* Source data *

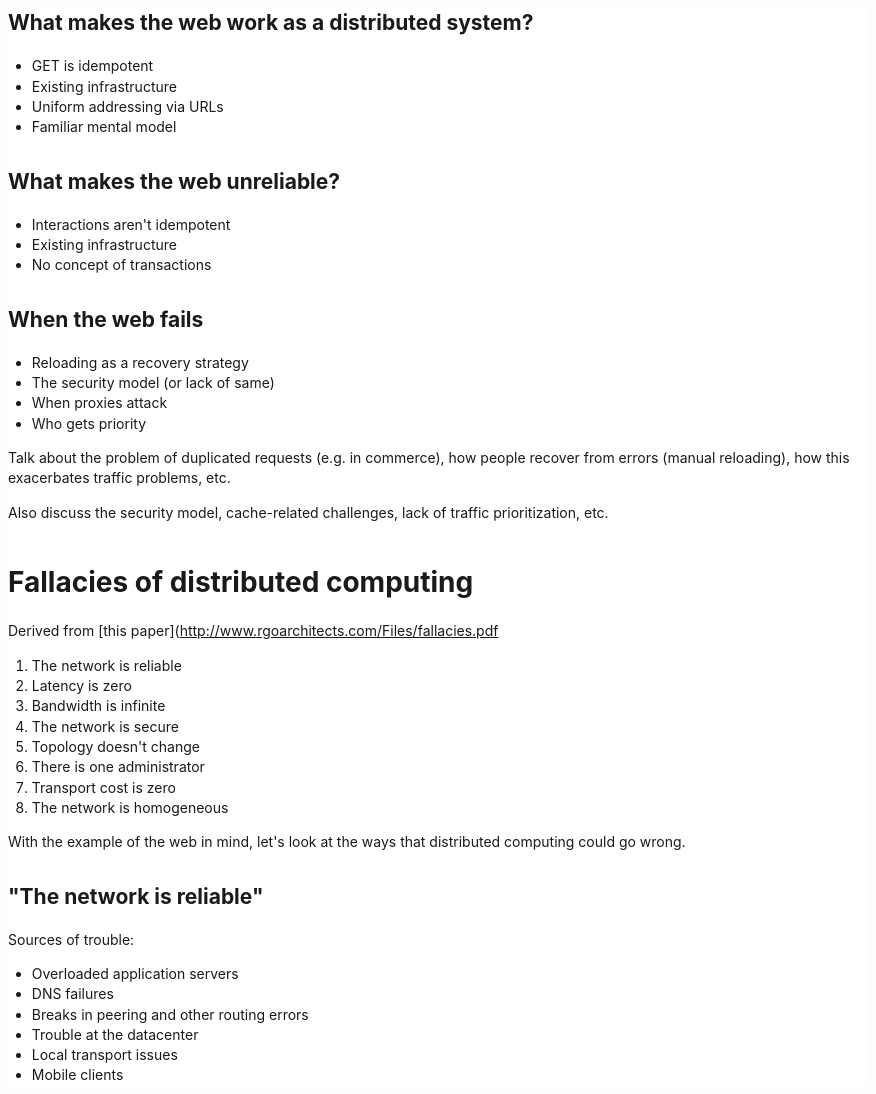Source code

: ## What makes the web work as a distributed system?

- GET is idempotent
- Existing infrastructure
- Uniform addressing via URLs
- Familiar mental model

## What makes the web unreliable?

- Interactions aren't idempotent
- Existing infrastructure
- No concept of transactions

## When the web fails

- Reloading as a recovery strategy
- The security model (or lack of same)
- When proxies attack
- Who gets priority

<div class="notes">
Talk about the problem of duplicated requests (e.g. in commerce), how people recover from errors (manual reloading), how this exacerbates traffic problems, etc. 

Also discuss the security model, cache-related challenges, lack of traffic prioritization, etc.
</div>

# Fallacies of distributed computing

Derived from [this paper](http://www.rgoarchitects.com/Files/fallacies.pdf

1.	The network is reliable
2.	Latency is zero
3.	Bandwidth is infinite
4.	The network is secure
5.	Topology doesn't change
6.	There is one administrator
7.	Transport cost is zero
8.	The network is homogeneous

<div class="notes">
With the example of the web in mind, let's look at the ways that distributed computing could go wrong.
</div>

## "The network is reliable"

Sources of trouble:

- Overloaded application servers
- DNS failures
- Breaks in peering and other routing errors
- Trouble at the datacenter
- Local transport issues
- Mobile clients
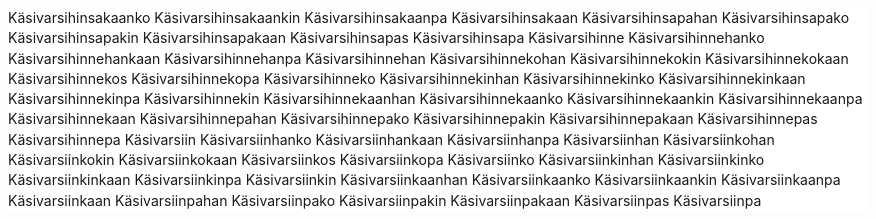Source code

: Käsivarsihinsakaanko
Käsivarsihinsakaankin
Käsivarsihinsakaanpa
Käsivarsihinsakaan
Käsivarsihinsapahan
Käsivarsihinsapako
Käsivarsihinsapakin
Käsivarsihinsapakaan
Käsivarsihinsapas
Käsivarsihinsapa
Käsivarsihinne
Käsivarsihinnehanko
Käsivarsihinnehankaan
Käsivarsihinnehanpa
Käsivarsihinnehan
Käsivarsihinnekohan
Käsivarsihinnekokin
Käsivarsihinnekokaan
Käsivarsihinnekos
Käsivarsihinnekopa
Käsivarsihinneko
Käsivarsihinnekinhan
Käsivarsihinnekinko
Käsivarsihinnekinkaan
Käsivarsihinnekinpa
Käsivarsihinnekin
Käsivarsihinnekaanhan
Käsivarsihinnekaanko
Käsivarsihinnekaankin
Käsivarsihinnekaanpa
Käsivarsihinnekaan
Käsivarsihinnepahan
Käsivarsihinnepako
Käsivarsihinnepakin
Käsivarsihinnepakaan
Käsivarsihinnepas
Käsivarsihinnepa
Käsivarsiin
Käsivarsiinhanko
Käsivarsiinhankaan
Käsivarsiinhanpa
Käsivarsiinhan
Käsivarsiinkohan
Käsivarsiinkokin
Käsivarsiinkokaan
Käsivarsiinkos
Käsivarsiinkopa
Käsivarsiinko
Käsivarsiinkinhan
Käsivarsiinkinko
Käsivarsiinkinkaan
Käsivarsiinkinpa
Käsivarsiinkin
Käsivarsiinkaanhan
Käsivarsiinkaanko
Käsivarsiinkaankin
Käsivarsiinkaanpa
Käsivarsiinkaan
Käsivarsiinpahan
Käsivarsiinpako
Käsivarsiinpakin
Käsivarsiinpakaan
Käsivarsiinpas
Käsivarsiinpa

* Problem *
Only a number is wanted: how many lines of the material above hold "from"?

* Response box *
2